Nonasymptotic coding-rate bounds for binary erasure channels with feedback

TL;DR

This paper derives nonasymptotic bounds on the maximum coding rate for binary erasure channels with feedback, using novel coding schemes and hypothesis testing, highlighting significant gaps in certain scenarios.

Contribution

It introduces new achievability and converse bounds for variable-length feedback codes over BECs, including a scheme based on Huffman coding and an analysis of fountain codes.

Findings

Achievability and converse bounds match at zero error probability.

Significant gap (23%) in small message regimes with feedback.

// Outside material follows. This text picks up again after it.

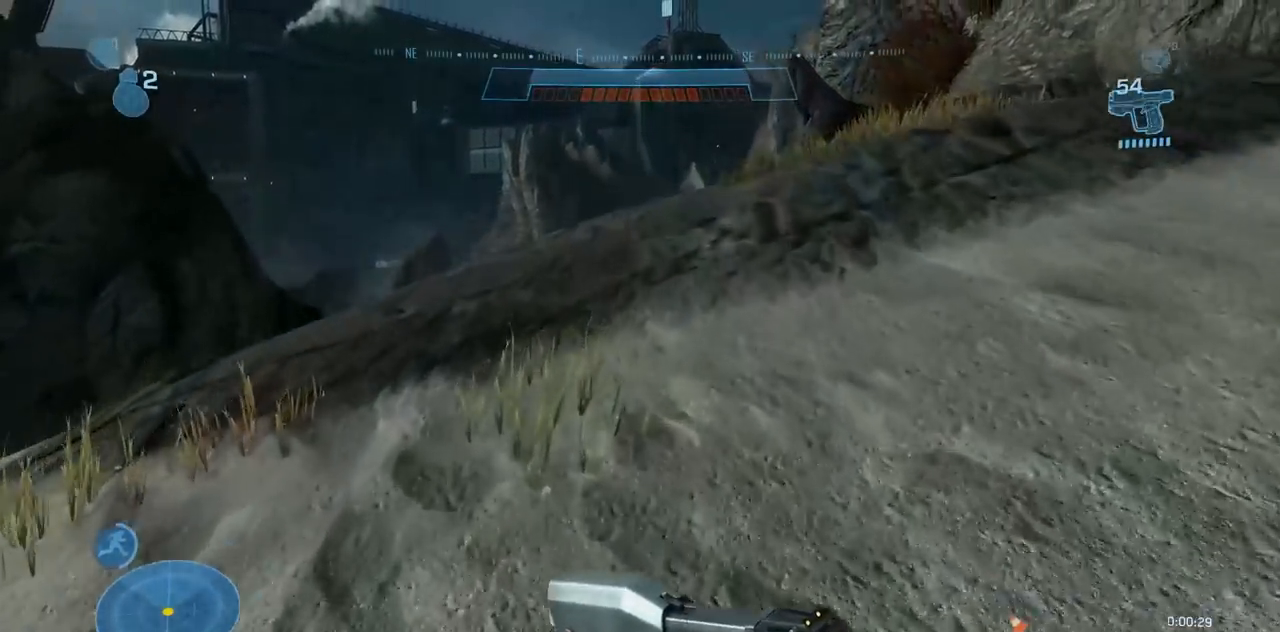
Gameplay with a controller (Xbox layout); each line is a JSON object with the inputs held at the frame after it. "button_events" lists button changes between this image and that frame as [ms after this image, input, new state], when the widget could be followed in between (sticks are given only as held states). Not read: A DPAD_DOWN DPAD_LEFT DPAD_RIGHT DPAD_UP L3 R3 X.
{"buttons": [], "left_stick": "up", "right_stick": "center"}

Bounds depend on channel erasure probability and message size.

Abstract

We present nonasymptotic achievability and converse bounds on the maximum coding rate (for a fixed average error probability and a fixed average blocklength) of variable-length full-feedback (VLF) and variable-length stop-feedback (VLSF) codes operating over a binary erasure channel (BEC). For the VLF setup, the achievability bound relies on a scheme that maps each message onto a variable-length Huffman codeword and then repeats each bit of the codeword until it is received correctly. The converse bound is inspired by the meta-converse framework by Polyanskiy, Poor, and Verd\'u (2010) and relies on binary sequential hypothesis testing. For the case of zero error probability, our achievability and converse bounds match. For the VLSF case, we provide achievability bounds that exploit the following feature of BEC: the decoder can assess the correctness of its estimate by verifying whether the chosen codeword is the only one that is compatible with the erasure pattern. One of these bounds is obtained by analyzing the performance of a variable-length extension of random linear fountain codes. The gap between the VLSF achievability and the VLF converse bound, when number of messages is small, is significant: $23\%$ for 8 messages on a BEC with erasure probability $0.5.$ The absence of a tight VLSF converse bound does not allow us to assess whether this gap is fundamental.